SMITHFIELD, Va. – Larry Pope, CEO of Smithfield Foods, Inc., took a 35 percent pay cut in the company's last fiscal year, according to a report filed with the Securities and Exchange Commission. Pope earned $10.8 million in fiscal 2013.

"Pre-tax profits historically have been the key metric used in establishing performance goals for our CEO and other executives whose responsibilities are not limited to particular business segments," the report stated. "Accordingly, the CEO’s total direct compensation moves up and down in proportion to the Company’s profitability. In fiscal 2013, this linkage resulted in a significant decline in our CEO’s cash incentive compensation compared to the previous two years."

Net income in the year ended April 28 was $183.8 million, which compared with $361.3 million in fiscal 2012. The Hog Production segment suffered an operating loss of $119.1 million during fiscal 2013, which compared with operating income of $166.1 million in fiscal 2012.

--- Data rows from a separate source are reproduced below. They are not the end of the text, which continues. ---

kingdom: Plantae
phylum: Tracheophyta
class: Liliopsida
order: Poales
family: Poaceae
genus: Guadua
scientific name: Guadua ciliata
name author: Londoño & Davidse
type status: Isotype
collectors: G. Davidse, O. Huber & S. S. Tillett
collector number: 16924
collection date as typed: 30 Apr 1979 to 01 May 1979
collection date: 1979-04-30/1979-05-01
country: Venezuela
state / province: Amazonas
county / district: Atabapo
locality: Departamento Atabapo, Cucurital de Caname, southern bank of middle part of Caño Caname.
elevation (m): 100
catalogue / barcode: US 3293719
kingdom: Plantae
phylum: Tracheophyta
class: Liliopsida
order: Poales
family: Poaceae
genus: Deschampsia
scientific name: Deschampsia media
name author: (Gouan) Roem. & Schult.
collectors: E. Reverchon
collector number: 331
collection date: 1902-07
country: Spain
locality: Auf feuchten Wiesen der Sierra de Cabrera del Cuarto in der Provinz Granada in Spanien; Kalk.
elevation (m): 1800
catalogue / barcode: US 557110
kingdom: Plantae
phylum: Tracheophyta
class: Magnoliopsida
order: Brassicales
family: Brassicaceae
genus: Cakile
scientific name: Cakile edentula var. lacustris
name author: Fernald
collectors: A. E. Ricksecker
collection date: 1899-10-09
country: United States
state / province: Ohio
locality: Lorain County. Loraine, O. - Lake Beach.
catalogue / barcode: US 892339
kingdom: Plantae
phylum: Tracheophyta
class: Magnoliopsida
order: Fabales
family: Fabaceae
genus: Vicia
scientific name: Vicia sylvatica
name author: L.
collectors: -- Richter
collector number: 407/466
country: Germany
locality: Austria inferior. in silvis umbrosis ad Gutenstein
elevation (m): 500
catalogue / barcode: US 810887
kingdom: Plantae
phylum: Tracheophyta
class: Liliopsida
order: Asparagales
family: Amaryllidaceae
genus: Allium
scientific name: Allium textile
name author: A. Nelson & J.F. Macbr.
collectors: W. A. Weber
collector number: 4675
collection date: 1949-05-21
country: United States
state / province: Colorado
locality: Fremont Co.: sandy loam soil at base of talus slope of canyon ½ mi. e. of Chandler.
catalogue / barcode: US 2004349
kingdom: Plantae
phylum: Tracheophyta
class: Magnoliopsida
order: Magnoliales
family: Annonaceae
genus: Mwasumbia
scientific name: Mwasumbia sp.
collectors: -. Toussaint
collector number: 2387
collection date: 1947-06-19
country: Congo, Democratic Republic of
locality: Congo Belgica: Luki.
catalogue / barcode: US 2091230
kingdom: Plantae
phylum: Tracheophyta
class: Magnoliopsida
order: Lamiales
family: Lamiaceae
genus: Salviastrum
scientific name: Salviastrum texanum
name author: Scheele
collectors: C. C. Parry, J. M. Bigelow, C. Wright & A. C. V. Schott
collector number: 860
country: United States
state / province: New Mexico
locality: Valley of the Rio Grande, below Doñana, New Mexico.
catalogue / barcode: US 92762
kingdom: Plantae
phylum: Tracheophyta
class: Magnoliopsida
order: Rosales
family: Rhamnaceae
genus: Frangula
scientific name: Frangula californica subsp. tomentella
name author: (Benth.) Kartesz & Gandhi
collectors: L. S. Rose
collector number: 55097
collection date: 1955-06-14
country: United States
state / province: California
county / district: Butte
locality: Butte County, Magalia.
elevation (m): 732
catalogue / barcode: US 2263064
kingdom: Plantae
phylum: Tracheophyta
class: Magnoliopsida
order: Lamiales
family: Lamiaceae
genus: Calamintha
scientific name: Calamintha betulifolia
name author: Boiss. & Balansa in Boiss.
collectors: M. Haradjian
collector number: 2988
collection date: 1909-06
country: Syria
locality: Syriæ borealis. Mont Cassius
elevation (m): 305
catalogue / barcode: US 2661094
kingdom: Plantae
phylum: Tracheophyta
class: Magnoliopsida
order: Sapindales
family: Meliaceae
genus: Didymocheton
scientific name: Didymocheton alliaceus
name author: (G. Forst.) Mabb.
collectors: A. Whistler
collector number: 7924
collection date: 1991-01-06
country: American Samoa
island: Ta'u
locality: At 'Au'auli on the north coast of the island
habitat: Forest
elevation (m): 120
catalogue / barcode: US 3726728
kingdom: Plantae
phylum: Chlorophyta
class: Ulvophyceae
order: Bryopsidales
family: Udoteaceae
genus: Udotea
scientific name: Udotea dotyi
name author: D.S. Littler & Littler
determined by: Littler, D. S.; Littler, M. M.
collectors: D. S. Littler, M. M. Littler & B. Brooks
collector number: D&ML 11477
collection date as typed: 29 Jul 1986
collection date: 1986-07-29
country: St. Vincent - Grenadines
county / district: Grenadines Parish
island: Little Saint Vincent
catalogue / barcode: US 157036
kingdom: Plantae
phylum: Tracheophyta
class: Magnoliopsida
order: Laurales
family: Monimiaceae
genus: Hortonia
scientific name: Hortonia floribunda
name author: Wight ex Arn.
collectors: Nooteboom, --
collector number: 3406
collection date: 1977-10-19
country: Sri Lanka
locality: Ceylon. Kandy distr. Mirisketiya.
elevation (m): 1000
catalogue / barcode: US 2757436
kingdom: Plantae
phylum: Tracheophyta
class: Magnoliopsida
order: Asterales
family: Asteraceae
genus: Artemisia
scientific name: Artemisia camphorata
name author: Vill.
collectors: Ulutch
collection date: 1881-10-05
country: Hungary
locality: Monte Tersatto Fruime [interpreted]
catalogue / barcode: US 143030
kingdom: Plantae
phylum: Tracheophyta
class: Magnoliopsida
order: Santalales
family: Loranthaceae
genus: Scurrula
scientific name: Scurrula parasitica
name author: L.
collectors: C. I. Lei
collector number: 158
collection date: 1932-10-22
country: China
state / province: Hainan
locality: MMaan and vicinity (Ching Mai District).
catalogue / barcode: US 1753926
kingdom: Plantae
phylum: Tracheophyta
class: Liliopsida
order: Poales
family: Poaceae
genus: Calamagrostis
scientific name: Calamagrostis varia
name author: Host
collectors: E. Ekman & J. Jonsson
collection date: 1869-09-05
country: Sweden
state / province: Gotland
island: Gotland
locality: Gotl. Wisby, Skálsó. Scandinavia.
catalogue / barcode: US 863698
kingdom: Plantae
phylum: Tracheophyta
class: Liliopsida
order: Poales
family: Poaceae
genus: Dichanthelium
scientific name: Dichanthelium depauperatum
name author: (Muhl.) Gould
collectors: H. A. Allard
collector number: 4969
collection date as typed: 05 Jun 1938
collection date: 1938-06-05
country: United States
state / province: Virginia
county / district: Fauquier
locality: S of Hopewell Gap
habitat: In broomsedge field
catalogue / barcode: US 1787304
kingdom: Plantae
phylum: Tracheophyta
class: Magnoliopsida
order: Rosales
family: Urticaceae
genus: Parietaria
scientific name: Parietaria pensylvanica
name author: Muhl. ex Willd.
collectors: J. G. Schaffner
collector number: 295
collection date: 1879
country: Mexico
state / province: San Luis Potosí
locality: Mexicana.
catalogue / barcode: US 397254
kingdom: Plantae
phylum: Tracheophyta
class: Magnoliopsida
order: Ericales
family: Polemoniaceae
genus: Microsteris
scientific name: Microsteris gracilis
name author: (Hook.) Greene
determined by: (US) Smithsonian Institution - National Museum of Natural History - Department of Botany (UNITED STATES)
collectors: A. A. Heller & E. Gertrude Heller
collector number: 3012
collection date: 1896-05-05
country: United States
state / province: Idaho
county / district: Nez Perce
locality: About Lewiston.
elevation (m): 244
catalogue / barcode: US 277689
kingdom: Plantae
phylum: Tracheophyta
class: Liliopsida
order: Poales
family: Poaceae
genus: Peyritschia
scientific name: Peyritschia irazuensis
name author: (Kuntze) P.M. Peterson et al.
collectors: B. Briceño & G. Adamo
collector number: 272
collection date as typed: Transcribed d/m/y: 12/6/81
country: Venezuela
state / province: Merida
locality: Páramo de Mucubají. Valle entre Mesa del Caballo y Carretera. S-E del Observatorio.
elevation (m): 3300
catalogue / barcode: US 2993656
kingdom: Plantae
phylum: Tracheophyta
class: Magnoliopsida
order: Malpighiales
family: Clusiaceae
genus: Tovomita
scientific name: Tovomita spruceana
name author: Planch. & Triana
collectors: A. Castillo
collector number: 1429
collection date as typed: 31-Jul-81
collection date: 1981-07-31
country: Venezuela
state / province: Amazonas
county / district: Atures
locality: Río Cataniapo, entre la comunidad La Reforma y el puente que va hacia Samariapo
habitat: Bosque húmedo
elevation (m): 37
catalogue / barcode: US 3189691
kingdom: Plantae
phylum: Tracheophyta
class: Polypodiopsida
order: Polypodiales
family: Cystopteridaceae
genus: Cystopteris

Pope's compensation was higher in 2012 and 2011, the company's most profitable years. He earned $16.5 million in fiscal 2012 and $20.2 million in 2011, according to the report. Other top executives in the Smithfield, Va.-based company also saw their compensation decline. Bo Manley, executive vice president and CFO, made $8.7 million in 2013, compared to $11.4 million in 2012, according to the report.

Other executives to receive less included:

• George Richter, president and COO of the Pork Group received $6.1 million, down from 8.2 million;
• Joseph Sebring, president of John Morrell, earned $4 million, down from $5.3 million in 2012; and
• Joseph Luter IV, executive vice president of sales and marketing for the Pork Group, made $4.2 million, down from $5.5 million a year ago.

A special meeting of Smithfield shareholders will be held Sept. 24 in Richmond, Va., regarding the proposed acquisition of Smithfield by Hong Kong-based Shuanghui International Holdings, Ltd. Pope would receive an $8.3 million retention bonus if he remains at Smithfield for at least three years after the buyout.